Descrição de chapéu

A conta da meia-entrada

Produtor faz lobby desastrado contra benefício, que de fato deveria ser revisto

A dupla sertaneja Matheus & Kauan, que após encontro com o presidente Jair Bolsonaro negou apoiar o fim da meia-entrada - Divulgação

Um evento de apoio de artistas sertanejos ao presidente Jair Bolsonaro, no Planalto, descambou para um lobby desastrado —embora não de todo desprovido de razão— contra a meia-entrada em espetáculos culturais e esportivos.

De início, o plano parecia funcionar. Os músicos manifestaram endosso ao governo; um representante dos produtores culturais chamou a meia-entrada de “injustiça histórica”; o presidente se disse apaixonado pelo gênero sertanejo e prometeu ajudar no que pudesse.

Faltou combinar com uma parcela ruidosa da plateia, que, com medo de perder o benefício, usou as redes sociais para pressionar seus ídolos. Na sequência, boa parte dos artistas tratou de se afastar publicamente da causa espinhosa.

O setor de diversões tem de fato motivos para reclamar da meia-entrada, embora seja falsa a alegação de que os produtores arquem com os custos do subsídio.

No Brasil, os preços são livres. Os empresários que cobram pelos ingressos levam em conta, obviamente, o fato de que muitos espectadores pagarão 50% do valor fixado. Na prática, quem de fato paga pela benesse é o público que não tem acesso a ela —ou seja, adultos não estudantes nem idosos. 

Para os produtores, o transtorno consiste na dificuldade adicional para o cálculo dos preços, além do risco de afastar consumidores em potencial com valores exagerados. A situação já foi pior, contudo.

A sistemática melhorou com a lei 12.933, de 2013, que limitou em 40% do total de ingressos a destinação obrigatória a meias-entradas.
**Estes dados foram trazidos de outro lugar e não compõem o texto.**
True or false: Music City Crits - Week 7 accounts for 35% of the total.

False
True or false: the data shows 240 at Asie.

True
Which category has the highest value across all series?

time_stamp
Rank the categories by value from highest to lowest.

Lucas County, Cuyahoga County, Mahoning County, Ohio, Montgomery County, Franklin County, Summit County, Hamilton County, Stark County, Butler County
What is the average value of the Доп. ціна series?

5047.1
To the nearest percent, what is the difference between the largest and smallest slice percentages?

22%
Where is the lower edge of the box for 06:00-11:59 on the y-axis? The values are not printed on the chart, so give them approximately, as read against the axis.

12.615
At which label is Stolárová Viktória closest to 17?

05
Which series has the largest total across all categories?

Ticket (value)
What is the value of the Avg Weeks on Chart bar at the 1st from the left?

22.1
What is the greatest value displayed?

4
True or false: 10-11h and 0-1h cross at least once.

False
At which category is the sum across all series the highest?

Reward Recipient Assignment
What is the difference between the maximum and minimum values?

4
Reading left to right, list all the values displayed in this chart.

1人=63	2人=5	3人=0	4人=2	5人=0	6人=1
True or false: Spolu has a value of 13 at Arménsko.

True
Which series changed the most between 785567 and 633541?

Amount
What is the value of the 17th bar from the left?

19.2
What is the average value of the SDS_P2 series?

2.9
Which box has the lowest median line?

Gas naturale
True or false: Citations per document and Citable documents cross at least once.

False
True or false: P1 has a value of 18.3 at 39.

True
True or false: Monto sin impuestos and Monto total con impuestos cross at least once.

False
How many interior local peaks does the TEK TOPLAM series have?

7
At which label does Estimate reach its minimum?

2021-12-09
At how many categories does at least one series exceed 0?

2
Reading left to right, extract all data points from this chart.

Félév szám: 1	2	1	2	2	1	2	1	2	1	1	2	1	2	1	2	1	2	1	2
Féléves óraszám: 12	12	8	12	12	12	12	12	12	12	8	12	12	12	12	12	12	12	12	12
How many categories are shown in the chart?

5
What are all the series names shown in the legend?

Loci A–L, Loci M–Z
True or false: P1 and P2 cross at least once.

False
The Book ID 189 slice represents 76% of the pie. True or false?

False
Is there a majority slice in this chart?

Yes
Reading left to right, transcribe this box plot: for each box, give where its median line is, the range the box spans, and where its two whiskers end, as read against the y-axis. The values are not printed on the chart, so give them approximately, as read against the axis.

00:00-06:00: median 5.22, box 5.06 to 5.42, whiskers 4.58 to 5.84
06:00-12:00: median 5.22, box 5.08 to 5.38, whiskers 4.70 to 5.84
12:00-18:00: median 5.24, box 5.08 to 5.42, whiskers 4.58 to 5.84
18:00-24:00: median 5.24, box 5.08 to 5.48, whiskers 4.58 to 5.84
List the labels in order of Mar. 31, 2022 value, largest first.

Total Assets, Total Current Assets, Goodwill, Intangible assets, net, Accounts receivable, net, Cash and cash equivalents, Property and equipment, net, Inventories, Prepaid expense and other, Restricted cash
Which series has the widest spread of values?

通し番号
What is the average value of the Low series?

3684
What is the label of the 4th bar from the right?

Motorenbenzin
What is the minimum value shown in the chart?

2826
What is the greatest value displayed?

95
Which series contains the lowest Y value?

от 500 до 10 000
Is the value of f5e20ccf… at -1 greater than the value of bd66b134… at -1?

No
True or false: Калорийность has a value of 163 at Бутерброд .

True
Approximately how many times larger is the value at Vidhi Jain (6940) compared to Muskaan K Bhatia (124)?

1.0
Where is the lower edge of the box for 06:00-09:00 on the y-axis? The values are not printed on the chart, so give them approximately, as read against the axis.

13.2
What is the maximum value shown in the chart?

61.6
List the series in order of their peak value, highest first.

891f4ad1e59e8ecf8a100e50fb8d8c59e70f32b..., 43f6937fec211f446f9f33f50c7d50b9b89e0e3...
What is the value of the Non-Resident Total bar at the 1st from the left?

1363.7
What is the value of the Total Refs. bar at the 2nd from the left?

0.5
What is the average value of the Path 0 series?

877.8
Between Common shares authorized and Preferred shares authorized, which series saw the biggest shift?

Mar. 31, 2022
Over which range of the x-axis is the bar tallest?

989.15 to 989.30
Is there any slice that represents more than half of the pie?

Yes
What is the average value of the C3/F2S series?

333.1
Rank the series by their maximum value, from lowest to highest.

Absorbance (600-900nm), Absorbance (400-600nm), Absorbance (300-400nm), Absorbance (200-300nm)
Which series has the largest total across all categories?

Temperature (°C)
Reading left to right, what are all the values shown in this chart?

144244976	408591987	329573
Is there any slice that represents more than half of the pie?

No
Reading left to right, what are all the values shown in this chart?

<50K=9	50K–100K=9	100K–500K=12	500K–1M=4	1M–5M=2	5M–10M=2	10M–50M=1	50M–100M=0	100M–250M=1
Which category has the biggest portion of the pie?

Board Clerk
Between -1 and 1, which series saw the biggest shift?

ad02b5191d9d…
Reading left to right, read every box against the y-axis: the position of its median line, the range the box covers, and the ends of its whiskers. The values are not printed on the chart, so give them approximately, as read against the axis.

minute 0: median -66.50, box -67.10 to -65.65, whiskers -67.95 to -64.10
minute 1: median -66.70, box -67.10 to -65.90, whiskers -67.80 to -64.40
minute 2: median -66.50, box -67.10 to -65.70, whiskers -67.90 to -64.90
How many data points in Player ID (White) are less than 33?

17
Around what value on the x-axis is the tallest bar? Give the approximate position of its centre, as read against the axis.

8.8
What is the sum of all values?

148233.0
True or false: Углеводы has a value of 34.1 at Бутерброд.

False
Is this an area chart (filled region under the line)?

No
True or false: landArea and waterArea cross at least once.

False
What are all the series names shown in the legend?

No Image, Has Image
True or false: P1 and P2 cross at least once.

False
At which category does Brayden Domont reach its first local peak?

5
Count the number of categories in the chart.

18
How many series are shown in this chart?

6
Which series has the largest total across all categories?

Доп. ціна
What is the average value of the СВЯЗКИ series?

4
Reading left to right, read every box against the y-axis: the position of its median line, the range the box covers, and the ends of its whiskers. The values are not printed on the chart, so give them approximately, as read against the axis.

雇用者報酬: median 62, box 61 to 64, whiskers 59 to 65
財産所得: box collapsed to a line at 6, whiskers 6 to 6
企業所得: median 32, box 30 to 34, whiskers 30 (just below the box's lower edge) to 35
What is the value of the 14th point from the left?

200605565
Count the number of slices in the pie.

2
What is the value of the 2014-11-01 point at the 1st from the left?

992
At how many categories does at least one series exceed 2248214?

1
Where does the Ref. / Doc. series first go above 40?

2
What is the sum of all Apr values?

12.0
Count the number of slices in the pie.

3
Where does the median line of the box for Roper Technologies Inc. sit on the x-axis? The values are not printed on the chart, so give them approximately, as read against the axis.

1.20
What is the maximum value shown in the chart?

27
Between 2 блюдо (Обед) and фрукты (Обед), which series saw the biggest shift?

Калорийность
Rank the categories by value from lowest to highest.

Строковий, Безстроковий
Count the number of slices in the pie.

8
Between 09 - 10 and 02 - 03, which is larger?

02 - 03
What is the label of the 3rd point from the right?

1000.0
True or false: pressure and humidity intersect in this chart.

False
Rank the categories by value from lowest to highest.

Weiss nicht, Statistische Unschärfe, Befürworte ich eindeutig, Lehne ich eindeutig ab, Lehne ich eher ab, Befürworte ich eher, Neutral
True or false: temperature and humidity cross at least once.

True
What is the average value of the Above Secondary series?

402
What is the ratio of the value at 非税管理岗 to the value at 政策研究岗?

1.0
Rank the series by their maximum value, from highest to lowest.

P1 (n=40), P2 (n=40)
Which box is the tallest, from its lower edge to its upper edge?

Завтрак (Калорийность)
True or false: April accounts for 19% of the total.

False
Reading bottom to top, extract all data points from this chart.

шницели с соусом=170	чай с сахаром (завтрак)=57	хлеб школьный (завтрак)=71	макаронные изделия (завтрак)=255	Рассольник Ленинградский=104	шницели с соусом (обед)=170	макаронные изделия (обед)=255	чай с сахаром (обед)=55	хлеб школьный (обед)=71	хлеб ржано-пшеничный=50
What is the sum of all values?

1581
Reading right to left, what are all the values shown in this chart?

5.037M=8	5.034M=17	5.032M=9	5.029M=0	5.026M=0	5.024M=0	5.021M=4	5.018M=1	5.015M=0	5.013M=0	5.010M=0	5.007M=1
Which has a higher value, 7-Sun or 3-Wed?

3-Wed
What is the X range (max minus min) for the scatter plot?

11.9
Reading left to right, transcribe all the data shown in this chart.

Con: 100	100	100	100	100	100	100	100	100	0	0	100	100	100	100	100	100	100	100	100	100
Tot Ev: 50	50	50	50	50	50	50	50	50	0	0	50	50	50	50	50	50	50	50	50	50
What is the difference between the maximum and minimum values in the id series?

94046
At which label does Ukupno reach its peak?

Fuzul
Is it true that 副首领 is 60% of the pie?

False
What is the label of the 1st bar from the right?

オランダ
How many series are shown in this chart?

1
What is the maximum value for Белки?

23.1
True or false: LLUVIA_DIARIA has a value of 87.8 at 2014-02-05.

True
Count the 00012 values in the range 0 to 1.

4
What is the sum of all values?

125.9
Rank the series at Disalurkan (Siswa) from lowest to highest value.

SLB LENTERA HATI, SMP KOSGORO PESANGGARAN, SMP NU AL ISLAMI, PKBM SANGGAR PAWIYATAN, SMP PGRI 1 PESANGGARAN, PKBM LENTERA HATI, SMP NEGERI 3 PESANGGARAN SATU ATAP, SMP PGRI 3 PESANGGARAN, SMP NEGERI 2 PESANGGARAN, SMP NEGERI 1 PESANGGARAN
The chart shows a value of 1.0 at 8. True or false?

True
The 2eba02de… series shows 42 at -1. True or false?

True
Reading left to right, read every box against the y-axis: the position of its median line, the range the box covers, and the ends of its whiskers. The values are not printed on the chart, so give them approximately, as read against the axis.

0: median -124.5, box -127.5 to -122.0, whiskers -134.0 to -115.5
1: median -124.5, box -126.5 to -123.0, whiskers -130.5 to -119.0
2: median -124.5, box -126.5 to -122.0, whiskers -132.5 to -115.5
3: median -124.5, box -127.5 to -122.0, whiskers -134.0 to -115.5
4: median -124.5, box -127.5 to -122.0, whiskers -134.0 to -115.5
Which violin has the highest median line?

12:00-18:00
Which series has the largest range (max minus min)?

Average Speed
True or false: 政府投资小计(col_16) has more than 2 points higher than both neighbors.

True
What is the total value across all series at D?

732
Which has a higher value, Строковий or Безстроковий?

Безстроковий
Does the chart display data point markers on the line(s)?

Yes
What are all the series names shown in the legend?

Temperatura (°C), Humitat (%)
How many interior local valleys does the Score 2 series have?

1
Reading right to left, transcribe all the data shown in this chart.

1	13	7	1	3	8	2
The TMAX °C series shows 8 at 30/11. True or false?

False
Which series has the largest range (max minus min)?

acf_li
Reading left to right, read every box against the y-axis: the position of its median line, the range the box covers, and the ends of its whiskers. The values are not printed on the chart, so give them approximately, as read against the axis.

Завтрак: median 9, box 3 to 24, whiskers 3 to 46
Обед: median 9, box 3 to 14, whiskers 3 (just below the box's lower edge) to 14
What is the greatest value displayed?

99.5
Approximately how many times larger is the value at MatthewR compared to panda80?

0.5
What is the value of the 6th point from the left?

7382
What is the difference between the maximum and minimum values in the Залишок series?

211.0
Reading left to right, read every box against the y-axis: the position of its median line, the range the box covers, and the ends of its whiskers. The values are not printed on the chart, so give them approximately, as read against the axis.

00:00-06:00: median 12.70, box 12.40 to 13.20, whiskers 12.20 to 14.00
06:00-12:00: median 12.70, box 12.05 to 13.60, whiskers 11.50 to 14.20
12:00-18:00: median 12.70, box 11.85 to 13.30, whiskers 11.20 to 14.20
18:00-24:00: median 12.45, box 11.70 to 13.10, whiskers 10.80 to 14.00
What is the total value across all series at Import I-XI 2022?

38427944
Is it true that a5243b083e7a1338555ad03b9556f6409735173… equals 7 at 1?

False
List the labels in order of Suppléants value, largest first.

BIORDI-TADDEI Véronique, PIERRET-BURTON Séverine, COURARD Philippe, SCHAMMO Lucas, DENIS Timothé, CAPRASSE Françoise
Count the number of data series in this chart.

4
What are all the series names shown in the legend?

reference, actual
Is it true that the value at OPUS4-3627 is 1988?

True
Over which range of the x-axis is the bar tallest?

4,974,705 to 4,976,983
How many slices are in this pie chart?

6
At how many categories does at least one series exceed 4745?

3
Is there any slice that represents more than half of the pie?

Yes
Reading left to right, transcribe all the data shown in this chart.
Em tese, os empresários do setor poderiam resolver o problema sozinhos, sem necessidade de ajuda do governo, simplesmente concedendo a vantagem a todos os clientes, o que não é proibido por lei.

Nessa manobra ilusionista, todos pagariam o mesmo: na prática, o necessário para custear o espetáculo, mais o lucro esperado. Nenhum grupo seria sobretaxado —e, quem sabe, haveria quem acreditasse estar pagando a metade.

Mais honesto, é evidente, seria extinguir a meia-entrada, ao menos nos moldes mal focalizados de hoje. Se governantes e legisladores entenderem que se deve conceder algum tipo de subsídio para o acesso à cultura, melhor destiná-lo ao público que realmente não dispõe dos meios materiais suficientes.

Benefícios, afinal, não brotam do nada. A medida de seu papel social depende de identificar quem os recebe e quem arca com os custos.